Characters Sets and National Language Support (NLS)¶
Data fetched from, and sent to, Oracle Database will be mapped between the database character set and the “Oracle client” character set of the Oracle client libraries used by cx_Oracle. If data cannot be correctly mapped between client and server character sets, then it may be corrupted or queries may fail with “codec can’t decode byte”. Most applications will need to specify the client character set.
cx_Oracle uses Oracle’s National Language Support (NLS) to assist in globalizing applications. As well as character set support, there are many other features that will be useful in applications. See the Database Globalization Support Guide.
Setting the Client Character Set¶
You can specify the Oracle client character set used by cx_Oracle by passing
the encoding
and nencoding
parameters to the cx_Oracle.connect()
and cx_Oracle.SessionPool()
methods. For example:
import cx_Oracle
connection = cx_Oracle.connect(connectString, encoding="UTF-8",
nencoding="UTF-8")
The encoding
parameter affects character data such as VARCHAR2 and CLOB
columns. The nencoding
parameter affects “National Character” data such as
NVARCHAR2 and NCLOB. If you are not using national character types, then you
can omit nencoding
. Both the encoding
and nencoding
parameters are
expected to be one of the Python standard encodings such as
UTF-8
. Do not accidentally use UTF8
, which Oracle uses to specify the
older Unicode 3.0 Universal character set, CESU-8
. Note that Oracle does
not recognize all of the encodings that Python recognizes. You can see which
encodings Oracle supports by issuing this query:
select distinct utl_i18n.map_charset(value)
from v$nls_valid_values
where parameter = 'CHARACTERSET'
and utl_i18n.map_charset(value) is not null
order by 1
An alternative to setting the encoding parameters is to set Oracle’s
NLS_LANG
environment variable to a value such as
AMERICAN_AMERICA.AL32UTF8
. See Setting environment variables.

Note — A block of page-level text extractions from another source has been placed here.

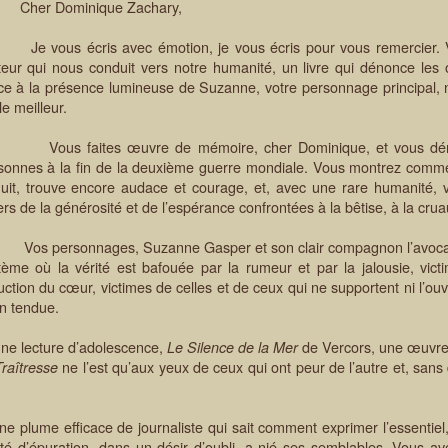
er Dominique Zachary,
vous écris avec émotion, je vous écris pour vous remercier.
teur qui nous conduit vers notre humanité, un livre qui dénonce le
ce à la présence lumineuse de Suzanne, votre personnage principal, n
le meilleur.
s faites œuvre de mémoire, cher Dominique, et vous dénoncez
sonnes à la fin de la deuxième guerre mondiale. Vous montrez commen
nuit, trouve encore audace et courage, et, avec une rare humanité, 
rs de la générosité et de l’espérance confrontées à la bêtise, à la cruau
 personnages, Suzanne Gasper et son clair compagnon l’avocat Pie
tème où la vérité est bafouée par la rumeur et par la jalousie, vict
uction du cœur, victimes de celles et de ceux qui ne supportent ni l’ouve
n tendue.
 lecture d’adolescence,
de Vercors, une œuvre
Le Silence de la Mer
ne l’est qu’aux yeux de ceux qui ont peur de l’autre et, sa
Traîtresse
.
e efficace de journaliste qui sait comment exprimer l’essentiel, v
 d’épuration, dans un désir d’oubli, a nié ses semblables. Vous av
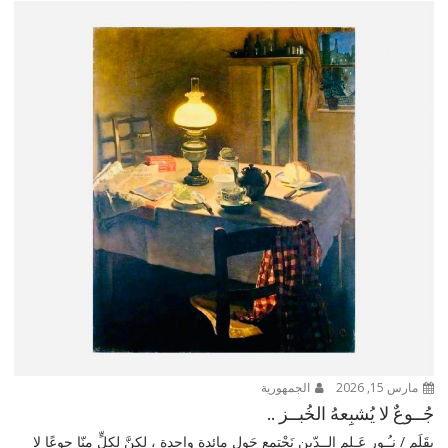
مارس 15, 2026
الجمهورية
جُــوعٌ لا يُشبِعهُ الخُبــز ..
بِقَلَم / نـُـور عَـلم الــدّين نَجْتمع حَول مائدةٍ واحدة ، لكنَّ لكلٍّ منّا جوعًا لا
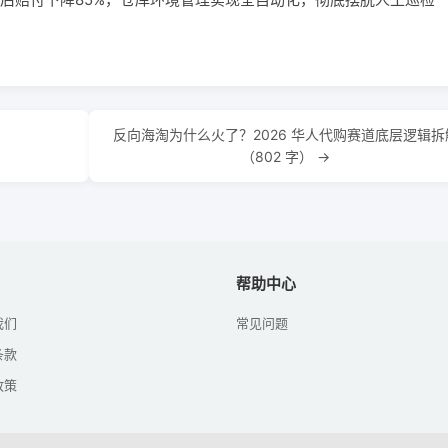
反向海淘为什么火了？2026 华人代购赛道底层逻辑拆
（802 字） →
帮助中心
我们
常见问题
条款
政策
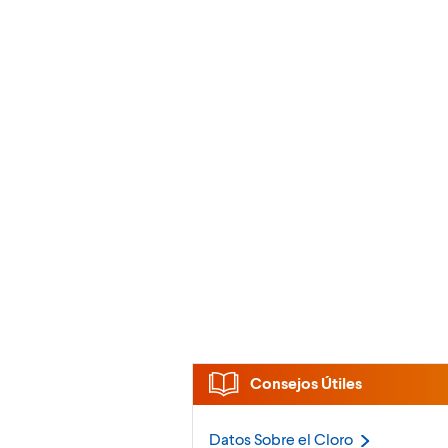
Consejos Útiles
Datos Sobre el
Cloro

As well as setting the character set, the NLS_LANG
environment
variable lets you specify the Language (AMERICAN
in this example) and
Territory (AMERICA
) used for NLS globalization. See
Choosing a Locale with the NLS_LANG Environment Variables.
A character set specified by an encoding
parameter will override the
character set in NLS_LANG
. The language and territory components will still
be used by Oracle.
If the NLS_LANG
environment variable is set in the application with
os.environ['NLS_LANG']
, it must be set before any connection pool is
created, or before any standalone connections are created.

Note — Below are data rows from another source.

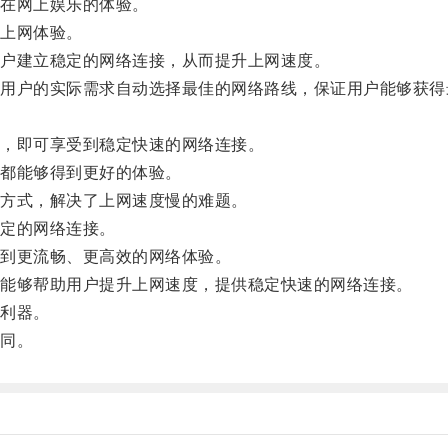
在网上娱乐的体验。
上网体验。
户建立稳定的网络连接，从而提升上网速度。
户的实际需求自动选择最佳的网络路线，保证用户能够获得
。
，即可享受到稳定快速的网络连接。
都能够得到更好的体验。
方式，解决了上网速度慢的难题。
定的网络连接。
到更流畅、更高效的网络体验。
能够帮助用户提升上网速度，提供稳定快速的网络连接。
利器。
同。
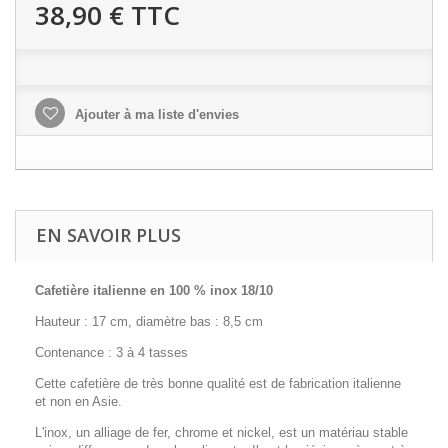
38,90 €
TTC
Ajouter à ma liste d'envies
EN SAVOIR PLUS
Cafetière italienne en 100 % inox 18/10
Hauteur : 17 cm, diamètre bas : 8,5 cm
Contenance : 3 à 4 tasses
Cette cafetière de très bonne qualité est de fabrication italienne
et non en Asie.
L'inox, un alliage de fer, chrome et nickel, est un matériau stable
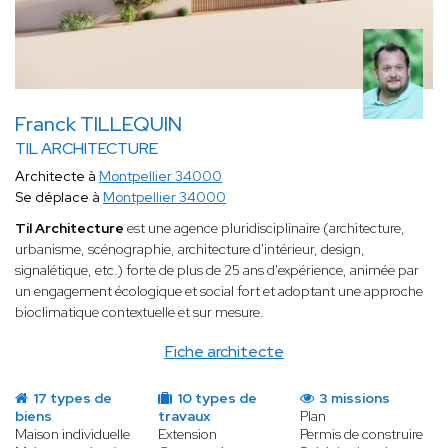
Franck TILLEQUIN
TIL ARCHITECTURE
Architecte à
Montpellier 34000
Se déplace à
Montpellier 34000
Til Architecture
est une agence pluridisciplinaire (architecture,
urbanisme, scénographie, architecture d'intérieur, design,
signalétique, etc.) forte de plus de 25 ans d'expérience, animée par
un engagement écologique et social fort et adoptant une approche
bioclimatique contextuelle et sur mesure.
Fiche architecte
17 types de
10 types de
3 missions
biens
travaux
Plan
Maison individuelle
Extension
Permis de construire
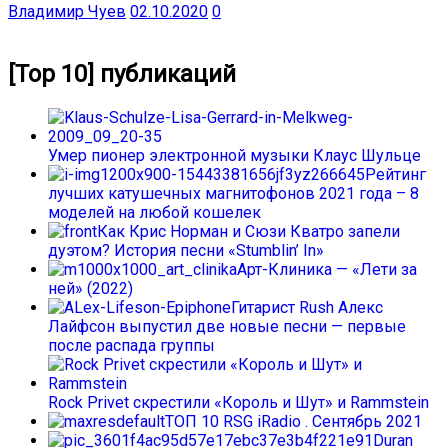
Владимир Чуев
02.10.2020
0
[Top 10] публикаций
Умер пионер электронной музыки Клаус Шульце
Рейтинг
лучших катушечных магнитофонов 2021 года – 8
моделей на любой кошелек
Как Крис Норман и Сюзи Кватро запели
дуэтом? История песни «Stumblin’ In»
Арт-Клиника — «Лети за
ней» (2022)
Гитарист Rush Алекс
Лайфсон выпустил две новые песни — первые
после распада группы
Rock Privet скрестили «Король и Шут» и Rammstein
ТОП 10 RSG iRadio . Сентябрь 2021
Duran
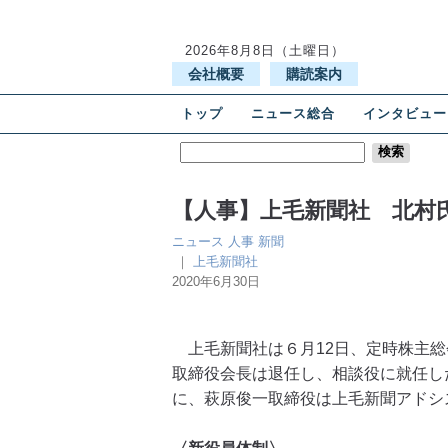
2026年8月8日（土曜日）
会社概要
購読案内
トップ
ニュース総合
インタビュー
【人事】上毛新聞社 北村
ニュース
人事
新聞
｜
上毛新聞社
2020年6月30日
上毛新聞社は６月12日、定時株主総
取締役会長は退任し、相談役に就任し
に、萩原俊一取締役は上毛新聞アドシ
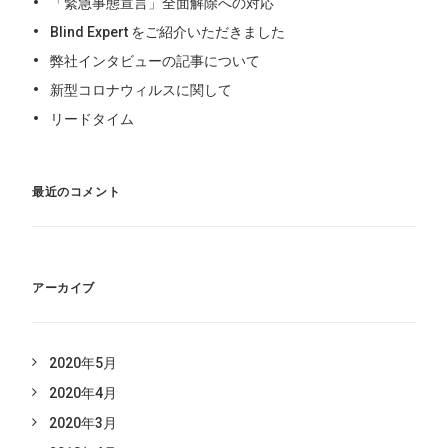
「緊急事態宣言」全面解除への対応
Blind Expert をご紹介いただきました
弊社インタビューの記事について
新型コロナウィルスに関して
リードタイム
最近のコメント
アーカイブ
2020年5月
2020年4月
2020年3月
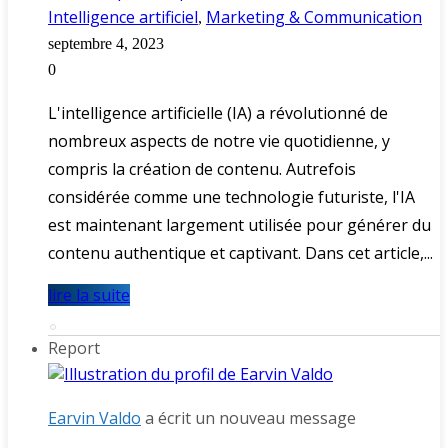
Intelligence artificiel
Marketing & Communication
,
septembre 4, 2023
0
L'intelligence artificielle (IA) a révolutionné de
nombreux aspects de notre vie quotidienne, y
compris la création de contenu. Autrefois
considérée comme une technologie futuriste, l'IA
est maintenant largement utilisée pour générer du
contenu authentique et captivant. Dans cet article,...
lire la suite
Report
Earvin Valdo
a écrit un nouveau message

If neither of the encoding parameters are specified and the NLS_LANG
environment variable is not set, the character set ASCII
is used.
Other Oracle globalization variable can also be set, see Setting NLS Parameters.
Character Set Example¶
The script below tries to display data containing a Euro symbol from the
database. The NLS_LANG
environment variable on the operating system is set
to AMERICAN_AMERICA.WE8ISO8859P1
:
connection = cx_Oracle.connect(userName, password, "dbhost.example.com/orclpdb1")
cursor = connection.cursor()
for row in cursor.execute("select * from nchar_test"):
print(row)
print(connection.encoding)
print(connection.nencoding)
Because the ‘€’ symbol is not supported by the WE8ISO8859P1
character set,
all ‘€’ characters are replaced by ‘¿’ in the cx_Oracle output:
('¿', 'test ', 'test', 'test ')
('¿', 'test ', '¿', 'test ')
('"nvarchar"', '/"nchar" ', 'varchardata', 'chardata ')

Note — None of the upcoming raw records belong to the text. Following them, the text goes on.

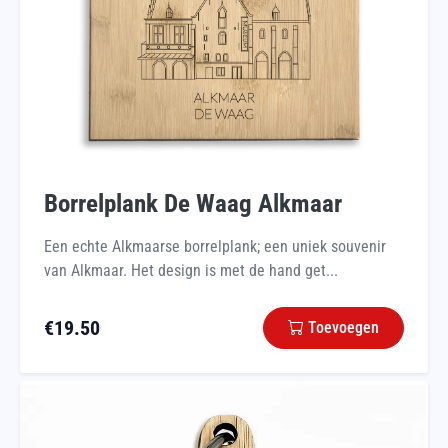
Borrelplank De Waag Alkmaar
Een echte Alkmaarse borrelplank; een uniek souvenir
van Alkmaar. Het design is met de hand get...
€
19.50
Toevoegen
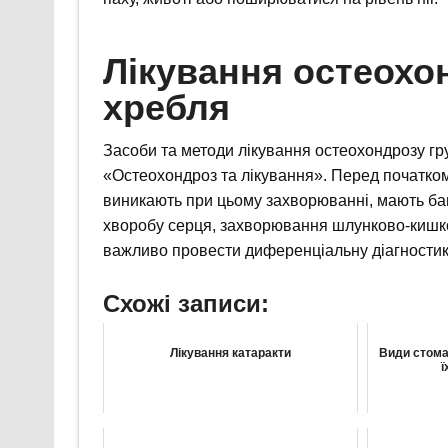
Лікування остеохо
хребля
Засоби та методи лікування остеохондрозу гру
«Остеохондроз та лікування». Перед початком
виникають при цьому захворюванні, мають баг
хворобу серця, захворювання шлунково-кишков
важливо провести диференціальну діагностик
Схожі записи:
Лікування катаракти
Види стома
ї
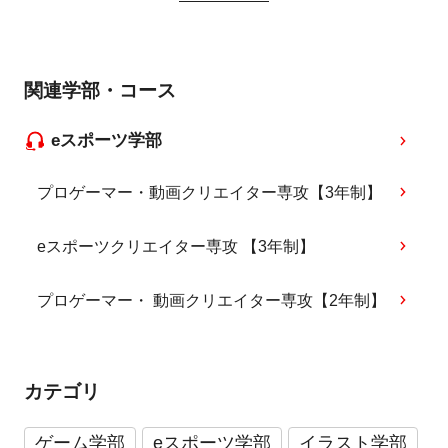
関連学部・コース
eスポーツ学部
プロゲーマー・動画クリエイター専攻【3年制】
eスポーツクリエイター専攻 【3年制】
プロゲーマー・ 動画クリエイター専攻【2年制】
カテゴリ
ゲーム学部
eスポーツ学部
イラスト学部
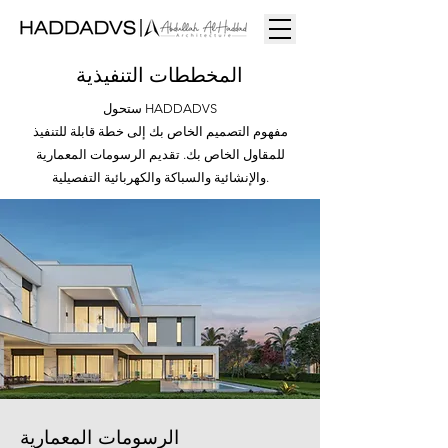
المخططات التنفيذية
ستحول HADDADVS
مفهوم التصميم الخاص بك إلى خطة قابلة للتنفيذ
للمقاول الخاص بك. تقديم الرسومات المعمارية
والإنشائية والسباكة والكهربائية التفصيلية.
الرسومات المعمارية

('°', 'Second ', 'Third', 'Fourth ')
ISO-8859-1
ISO-8859-1
When the encoding
parameter is set during connection:
connection = cx_Oracle.connect(userName, password, "dbhost.example.com/orclpdb1",
encoding="UTF-8", nencoding="UTF-8")
Then the output displays the Euro symbol as desired:
('€', 'test ', 'test', 'test ')
('€', 'test ', '€', 'test ')
('"nvarchar"', '/"nchar" ', 'varchardata', 'chardata ')
('°', 'Second ', 'Third', 'Fourth ')
UTF-8
UTF-8
Finding the Database and Client Character Set¶
To find the database character set, execute the query:
SELECT value AS db_charset
FROM nls_database_parameters
WHERE parameter = 'NLS_CHARACTERSET';
To find the database ‘national character set’ used for NCHAR and related types, execute the query:
SELECT value AS db_ncharset
FROM nls_database_parameters
WHERE parameter = 'NLS_NCHAR_CHARACTERSET';
To find the current “client” character set used by cx_Oracle, execute the query:
SELECT DISTINCT client_charset AS client_charset
FROM v$session_connect_info
WHERE sid = SYS_CONTEXT('USERENV', 'SID');
If these character sets do not match, characters will be mapped when transferred over Oracle Net. This may impact performance and may result in invalid data.